Personal information
- Full name: Keith Hansen Schow
- Date of birth: 3 December 1930
- Date of death: 3 November 1988 (aged 57)
- Place of death: Huskisson, New South Wales
- Original team(s): Queanbeyan Juniors
- Height: 180 cm (5 ft 11 in)
- Weight: 76 kg (168 lb)

Playing career^{1}
- Years: Club / Games (Goals)
- 1949–50: Queanbeyan
- 1951–52: Collingwood / 1 (0)
- 1953–55: Queanbeyan-Acton
- 1956–58: St George
- 1959–61: Queanbeyan
- 1962–64: Turner
- ^{1} Playing statistics correct to the end of 1964.

Career highlights
- 1950 Mulrooney Medal; 1953 & 1954 premierships (Queanbeyan-Acton);

= Keith Schow =

Australian rules footballer

Keith Hansen Schow (3 December 1930 - 3 November 1988) was an Australian rules footballer who played with Collingwood in the Victorian Football League (VFL).

==Career==

===Early career===
Schow started his career at Queanbeyan, in the Canberra Australian National Football League. He was joint winner of the Mulrooney Medal in 1950, at the age of 19. Also in 1950, Schow represented Canberra at the Brisbane Carnival.

===Collingwood years===
A defender, Schow joined Collingwood in 1951 but had to wait until the 1952 VFL season to make his league debut, in the club's round 10 win over South Melbourne at Lake Oval. During the game he suffered a bruised thigh, which ruled him out of contention for Collingwood's next fixture. He didn't get another chance at senior level and instead played in the seconds for the rest of the season.

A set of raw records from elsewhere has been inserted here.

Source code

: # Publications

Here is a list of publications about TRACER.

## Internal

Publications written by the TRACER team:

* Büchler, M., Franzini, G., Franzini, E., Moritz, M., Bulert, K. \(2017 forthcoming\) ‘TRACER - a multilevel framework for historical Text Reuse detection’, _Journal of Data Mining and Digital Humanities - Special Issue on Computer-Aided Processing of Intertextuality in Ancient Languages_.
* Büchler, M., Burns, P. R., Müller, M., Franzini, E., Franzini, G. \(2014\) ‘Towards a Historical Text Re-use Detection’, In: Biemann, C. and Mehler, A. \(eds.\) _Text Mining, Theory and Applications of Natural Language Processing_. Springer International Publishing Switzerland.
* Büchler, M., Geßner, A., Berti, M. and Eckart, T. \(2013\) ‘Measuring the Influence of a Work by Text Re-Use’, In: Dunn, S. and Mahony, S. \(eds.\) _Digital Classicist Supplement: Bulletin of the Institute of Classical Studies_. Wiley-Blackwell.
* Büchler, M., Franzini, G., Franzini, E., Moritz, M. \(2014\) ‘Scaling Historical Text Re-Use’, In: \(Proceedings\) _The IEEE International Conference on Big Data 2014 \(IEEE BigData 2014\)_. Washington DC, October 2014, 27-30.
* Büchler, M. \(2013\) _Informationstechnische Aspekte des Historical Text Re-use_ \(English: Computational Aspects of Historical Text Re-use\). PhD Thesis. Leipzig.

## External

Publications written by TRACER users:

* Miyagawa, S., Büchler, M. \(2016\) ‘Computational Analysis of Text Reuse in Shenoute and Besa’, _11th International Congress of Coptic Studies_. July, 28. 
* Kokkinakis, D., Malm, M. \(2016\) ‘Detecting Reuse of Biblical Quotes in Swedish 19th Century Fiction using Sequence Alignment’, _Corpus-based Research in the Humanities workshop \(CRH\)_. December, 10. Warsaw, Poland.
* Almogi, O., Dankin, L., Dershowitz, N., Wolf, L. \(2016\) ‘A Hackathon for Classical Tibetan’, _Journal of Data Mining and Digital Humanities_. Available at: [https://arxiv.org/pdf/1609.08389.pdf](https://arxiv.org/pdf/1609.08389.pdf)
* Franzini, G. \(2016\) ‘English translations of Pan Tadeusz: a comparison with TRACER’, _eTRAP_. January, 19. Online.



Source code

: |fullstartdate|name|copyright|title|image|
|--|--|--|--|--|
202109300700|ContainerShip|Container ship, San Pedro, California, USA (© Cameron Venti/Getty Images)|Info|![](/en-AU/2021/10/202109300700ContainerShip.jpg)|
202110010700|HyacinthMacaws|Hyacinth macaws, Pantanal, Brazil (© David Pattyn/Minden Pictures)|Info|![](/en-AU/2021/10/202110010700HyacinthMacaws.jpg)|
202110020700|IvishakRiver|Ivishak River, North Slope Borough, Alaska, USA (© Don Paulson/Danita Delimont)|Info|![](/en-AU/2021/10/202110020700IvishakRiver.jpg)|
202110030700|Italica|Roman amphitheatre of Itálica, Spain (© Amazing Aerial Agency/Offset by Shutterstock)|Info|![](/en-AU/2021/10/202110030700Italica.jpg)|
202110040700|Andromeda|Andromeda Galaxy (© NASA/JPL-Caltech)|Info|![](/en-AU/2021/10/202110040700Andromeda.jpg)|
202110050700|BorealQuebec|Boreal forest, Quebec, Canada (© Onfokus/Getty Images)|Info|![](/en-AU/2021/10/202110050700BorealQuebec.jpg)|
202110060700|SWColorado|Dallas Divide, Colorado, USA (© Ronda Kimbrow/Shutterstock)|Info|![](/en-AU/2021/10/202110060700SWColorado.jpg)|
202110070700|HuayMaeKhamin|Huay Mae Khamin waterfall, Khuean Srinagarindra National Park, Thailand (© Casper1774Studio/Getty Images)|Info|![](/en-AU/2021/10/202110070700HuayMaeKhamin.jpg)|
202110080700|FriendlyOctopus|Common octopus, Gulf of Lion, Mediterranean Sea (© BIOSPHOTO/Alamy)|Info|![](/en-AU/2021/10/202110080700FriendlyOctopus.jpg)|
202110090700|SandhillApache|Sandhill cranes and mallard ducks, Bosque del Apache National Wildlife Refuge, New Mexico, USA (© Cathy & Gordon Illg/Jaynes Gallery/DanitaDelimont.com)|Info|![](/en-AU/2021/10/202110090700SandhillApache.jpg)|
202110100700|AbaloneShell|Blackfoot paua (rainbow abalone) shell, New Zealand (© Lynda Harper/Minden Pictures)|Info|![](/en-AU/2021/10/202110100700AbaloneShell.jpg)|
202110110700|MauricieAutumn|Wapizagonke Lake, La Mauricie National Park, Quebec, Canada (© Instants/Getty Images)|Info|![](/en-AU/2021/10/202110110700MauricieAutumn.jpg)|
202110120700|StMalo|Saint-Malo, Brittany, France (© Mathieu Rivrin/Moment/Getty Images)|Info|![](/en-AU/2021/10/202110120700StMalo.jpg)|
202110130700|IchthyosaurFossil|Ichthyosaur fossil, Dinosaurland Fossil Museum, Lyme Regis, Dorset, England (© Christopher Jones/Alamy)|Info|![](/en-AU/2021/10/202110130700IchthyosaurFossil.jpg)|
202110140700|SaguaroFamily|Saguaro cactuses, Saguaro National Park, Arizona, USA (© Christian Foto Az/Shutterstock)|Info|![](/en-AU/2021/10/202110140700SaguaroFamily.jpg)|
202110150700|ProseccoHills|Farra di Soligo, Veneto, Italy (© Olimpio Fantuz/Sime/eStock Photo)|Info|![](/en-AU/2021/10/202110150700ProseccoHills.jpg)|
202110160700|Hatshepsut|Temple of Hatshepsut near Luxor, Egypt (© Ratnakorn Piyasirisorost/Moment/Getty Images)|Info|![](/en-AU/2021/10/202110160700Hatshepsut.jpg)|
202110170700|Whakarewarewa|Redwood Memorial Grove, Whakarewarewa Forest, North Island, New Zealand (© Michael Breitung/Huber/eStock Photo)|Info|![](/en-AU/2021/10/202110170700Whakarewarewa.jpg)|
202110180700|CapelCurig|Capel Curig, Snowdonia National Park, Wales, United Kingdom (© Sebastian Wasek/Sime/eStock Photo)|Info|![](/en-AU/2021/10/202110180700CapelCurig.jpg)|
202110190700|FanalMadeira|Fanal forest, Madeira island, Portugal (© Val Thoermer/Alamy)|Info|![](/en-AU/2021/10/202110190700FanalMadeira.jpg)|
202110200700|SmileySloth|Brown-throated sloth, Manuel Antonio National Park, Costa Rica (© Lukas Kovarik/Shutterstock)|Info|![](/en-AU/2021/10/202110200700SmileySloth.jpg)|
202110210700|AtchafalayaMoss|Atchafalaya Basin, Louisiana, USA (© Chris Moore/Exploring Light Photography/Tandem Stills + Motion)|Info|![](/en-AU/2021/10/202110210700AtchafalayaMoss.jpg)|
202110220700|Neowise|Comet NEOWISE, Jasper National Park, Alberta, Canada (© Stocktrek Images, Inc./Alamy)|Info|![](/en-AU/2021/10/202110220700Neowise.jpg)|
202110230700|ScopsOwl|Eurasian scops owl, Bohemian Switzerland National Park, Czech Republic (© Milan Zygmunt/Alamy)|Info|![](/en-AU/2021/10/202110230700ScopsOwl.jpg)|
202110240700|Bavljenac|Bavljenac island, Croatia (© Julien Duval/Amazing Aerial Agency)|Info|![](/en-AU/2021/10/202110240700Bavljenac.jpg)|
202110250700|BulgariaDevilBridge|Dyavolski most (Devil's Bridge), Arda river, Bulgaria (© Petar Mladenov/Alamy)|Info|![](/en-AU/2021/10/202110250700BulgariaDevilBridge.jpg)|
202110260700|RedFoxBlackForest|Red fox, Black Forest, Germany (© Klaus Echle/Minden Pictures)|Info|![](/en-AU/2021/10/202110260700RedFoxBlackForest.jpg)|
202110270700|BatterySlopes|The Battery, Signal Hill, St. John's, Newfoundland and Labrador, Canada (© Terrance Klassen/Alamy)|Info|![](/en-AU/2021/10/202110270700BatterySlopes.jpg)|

===Queanbeyan, St George & Turner===
From 1953 to 1955, Schow played for Queanbeyan-Acton. He was a member of their 1953 and 1954 premiership sides.

He then played for Sydney club St George from 1956 to 1958, as captain-coach for the last two seasons. While in Sydney, Schow was a New South Wales interstate representative.

In 1959, Schow returned to Queanbeyan, which had split from Acton. He was captain-coach for three years and steered them to a grand final in 1961, which they lost narrowly to Ainslie, by eight points.

Schow was playing coach of Turner (now Belconnen) from 1962 to 1964.

He died from illness on 3 November 1988.